MALDI-IMS of fresh frozen porcine retina. a Hierarchical clustering of similar peak populations reveals distributions corresponding to different retinal layers. b Coregistration of hierarchically clustered masses. c Hematoxylin–eosin stained section. Part of Fig. 5 from Ly et al. 2015

We conclude this review by referring to recent work of Ritschar and coworkers (2022) combining spectroscopic techniques with machine learning to identify target tissues in the soil model organism Eisenia fetida for application in ecotoxicological investigations. They sequentially applied Fourier transform infrared spectroscopy (FTIR) and MALDI-IMS, followed by data analysis via random decision forest classification using random forest classifiers. The combination of FTIR and machine learning algorithms based on random decision forest classification permitted rapid chemical tissue type identification and was used to define regions of interest.

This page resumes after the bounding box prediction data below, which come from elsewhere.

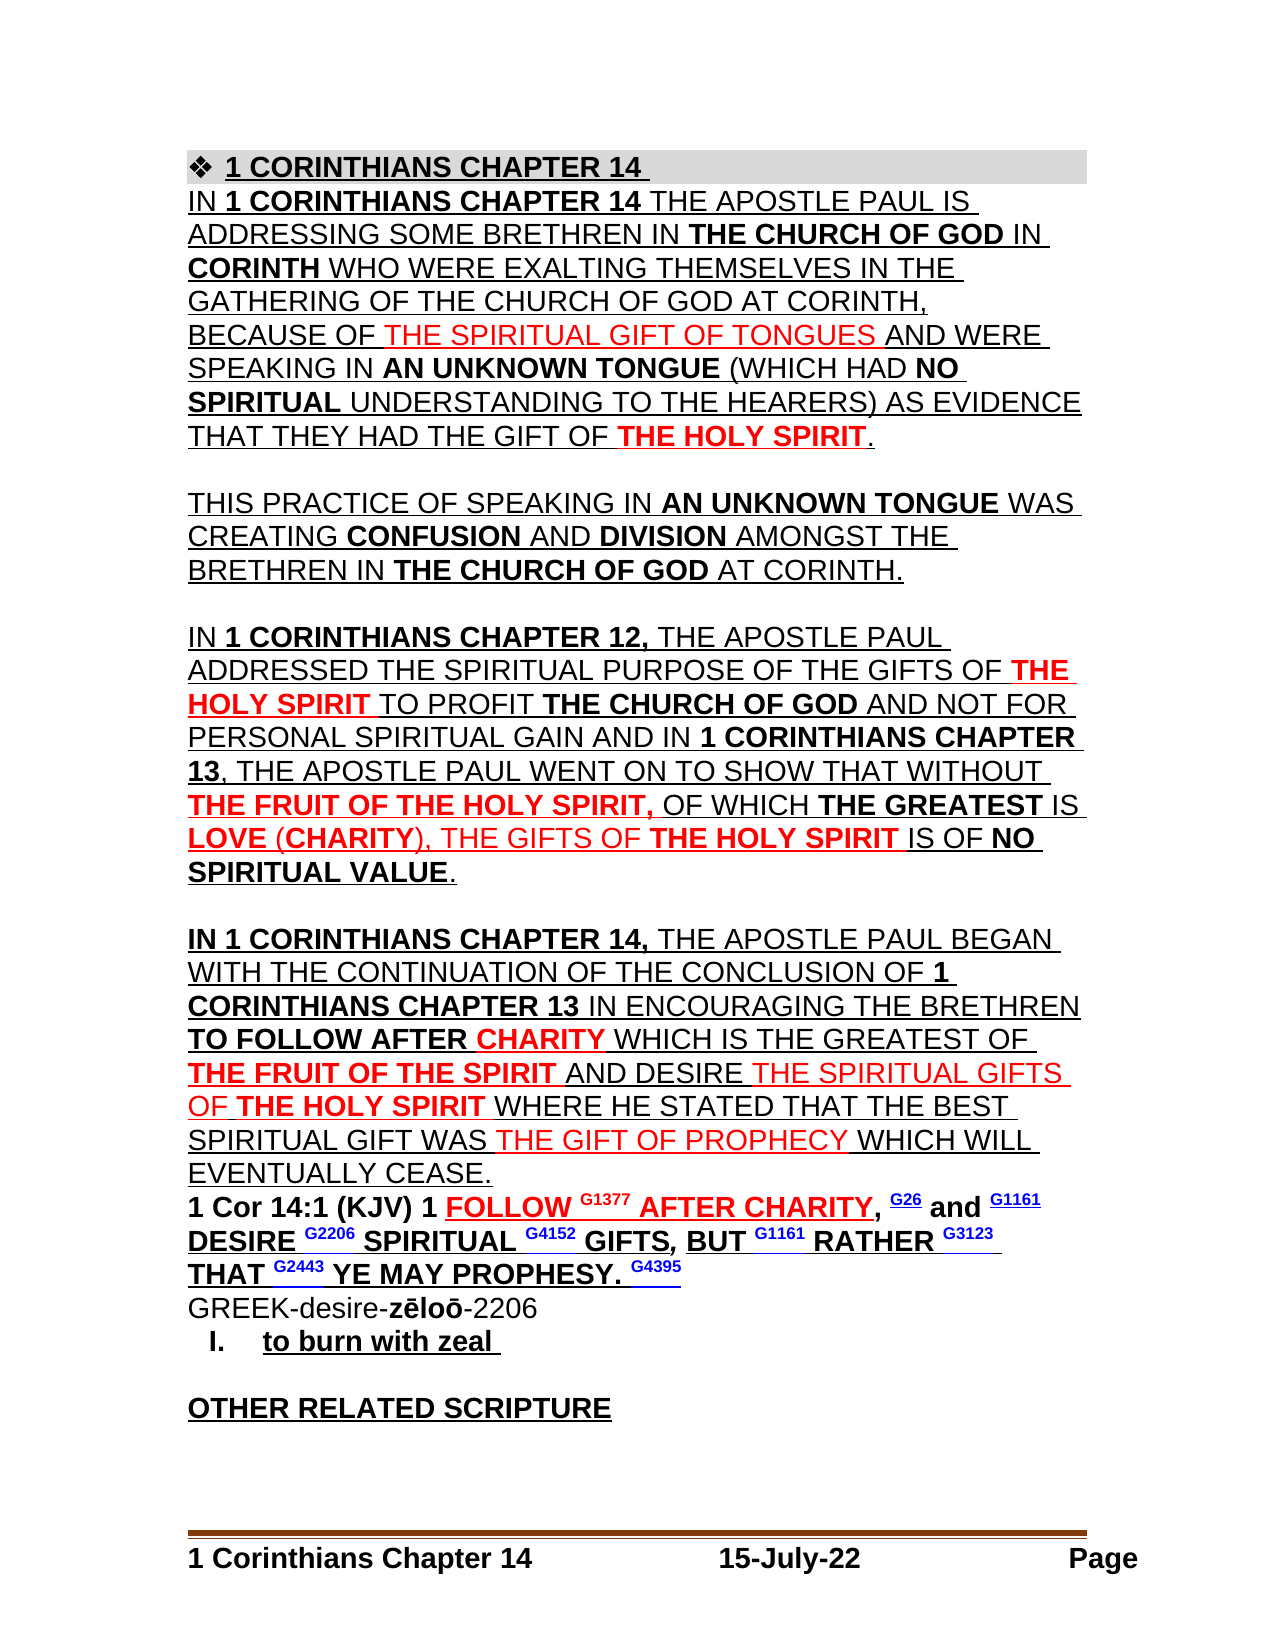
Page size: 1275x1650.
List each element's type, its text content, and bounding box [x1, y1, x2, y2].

text THIS PRACTICE OF SPEAKING IN AN UNKNOWN TONGUE WAS CREATING CONFUSION AND DIVISION AMONGST THE BRETHREN IN THE CHURCH OF GOD AT CORINTH. [187, 486, 1087, 586]
text IN 1 CORINTHIANS CHAPTER 14 THE APOSTLE PAUL IS ADDRESSING SOME BRETHREN IN THE CHURCH OF GOD IN CORINTH WHO WERE EXALTING THEMSELVES IN THE GATHERING OF THE CHURCH OF GOD AT CORINTH, [187, 184, 1087, 318]
text IN 1 CORINTHIANS CHAPTER 12, THE APOSTLE PAUL ADDRESSED THE SPIRITUAL PURPOSE OF THE GIFTS OF THE HOLY SPIRIT TO PROFIT THE CHURCH OF GOD AND NOT FOR PERSONAL SPIRITUAL GAIN AND IN 1 CORINTHIANS CHAPTER 13, THE APOSTLE PAUL WENT ON TO SHOW THAT WITHOUT THE FRUIT OF THE HOLY SPIRIT, OF WHICH THE GREATEST IS LOVE (CHARITY), THE GIFTS OF THE HOLY SPIRIT IS OF NO SPIRITUAL VALUE. [187, 620, 1087, 817]
text BECAUSE OF THE SPIRITUAL GIFT OF TONGUES AND WERE SPEAKING IN AN UNKNOWN TONGUE (WHICH HAD NO SPIRITUAL UNDERSTANDING TO THE HEARERS) AS EVIDENCE THAT THEY HAD THE GIFT OF THE HOLY SPIRIT. [187, 318, 1087, 452]
text OTHER RELATED SCRIPTURE [187, 1391, 1087, 1425]
text GREEK-desire-zēloō-2206 [187, 1291, 1087, 1324]
list 1 CORINTHIANS CHAPTER 14 [187, 150, 1087, 184]
text 1 Cor 14:1 (KJV) 1 FOLLOW G1377 AFTER CHARITY, G26 and G1161 DESIRE G2206 SPIRITUAL G4152 GIFTS, BUT G1161 RATHER G3123 THAT G2443 YE MAY PROPHESY. G4395 [187, 1190, 1087, 1291]
list to burn with zeal [225, 1324, 1087, 1358]
text IN 1 CORINTHIANS CHAPTER 12, THE APOSTLE PAUL ADDRESSED THE SPIRITUAL PURPOSE OF THE GIFTS OF THE HOLY SPIRIT TO PROFIT THE CHURCH OF GOD AND NOT FOR PERSONAL SPIRITUAL GAIN AND IN 1 CORINTHIANS CHAPTER 13, THE APOSTLE PAUL WENT ON TO SHOW THAT WITHOUT THE FRUIT OF THE HOLY SPIRIT, OF WHICH THE GREATEST IS LOVE (CHARITY), THE GIFTS OF THE HOLY SPIRIT IS OF NO SPIRITUAL VALUE. [187, 818, 1087, 888]
text IN 1 CORINTHIANS CHAPTER 14, THE APOSTLE PAUL BEGAN WITH THE CONTINUATION OF THE CONCLUSION OF 1 CORINTHIANS CHAPTER 13 IN ENCOURAGING THE BRETHREN TO FOLLOW AFTER CHARITY WHICH IS THE GREATEST OF THE FRUIT OF THE SPIRIT AND DESIRE THE SPIRITUAL GIFTS OF THE HOLY SPIRIT WHERE HE STATED THAT THE BEST SPIRITUAL GIFT WAS THE GIFT OF PROPHECY WHICH WILL EVENTUALLY CEASE. [187, 922, 1087, 1190]
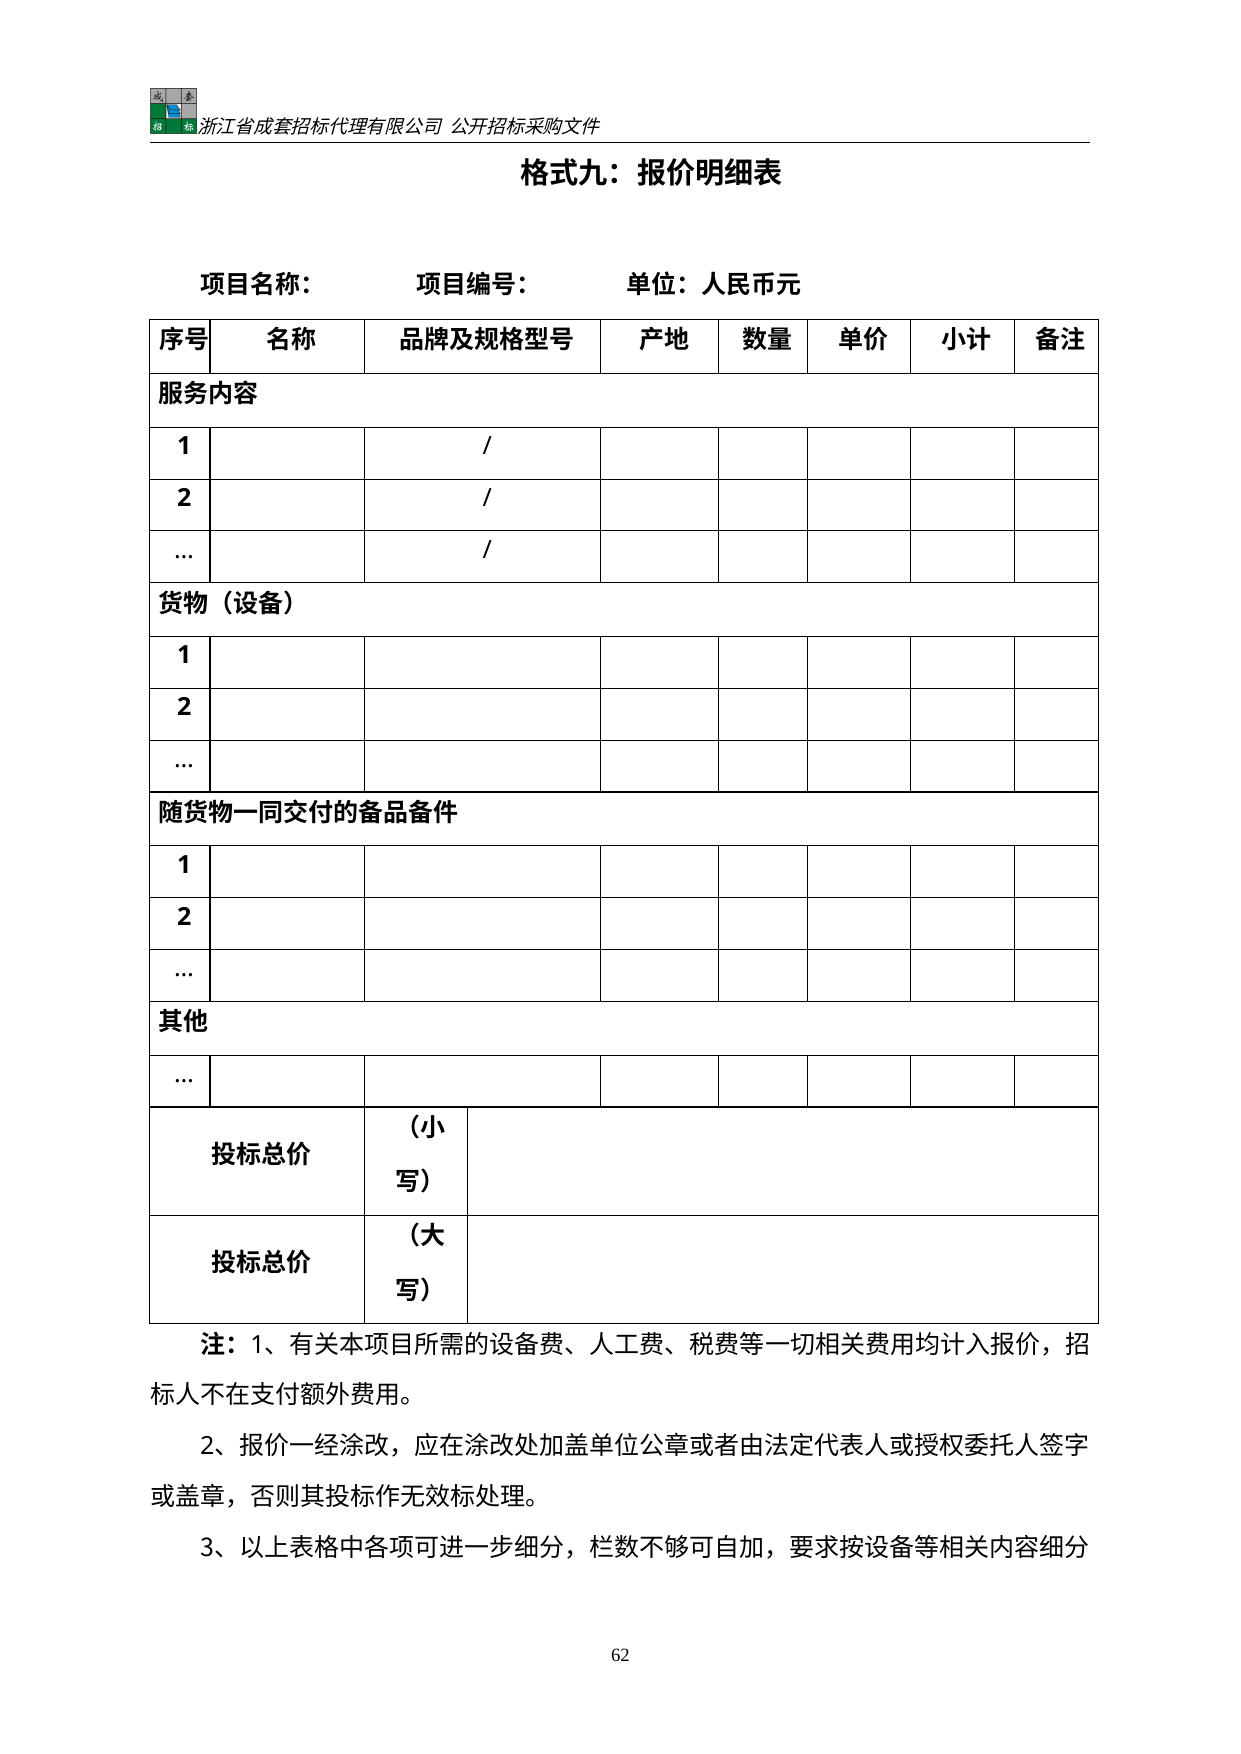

MALDI-IMS was applied for high resolution lipid analysis and to assign pollutant-sensitive specific lipids to FTIR-identified different target tissues. This non-invasive multimodal analysis was proposed to provide a time-saving methodology for ecotoxicological research.

Given the recent breakneck speed in the introduction of technological innovations in microscopy imaging and analysis, as well as experimental staining protocols, we envision an exciting and bright future for Histochemistry and Cell Biology.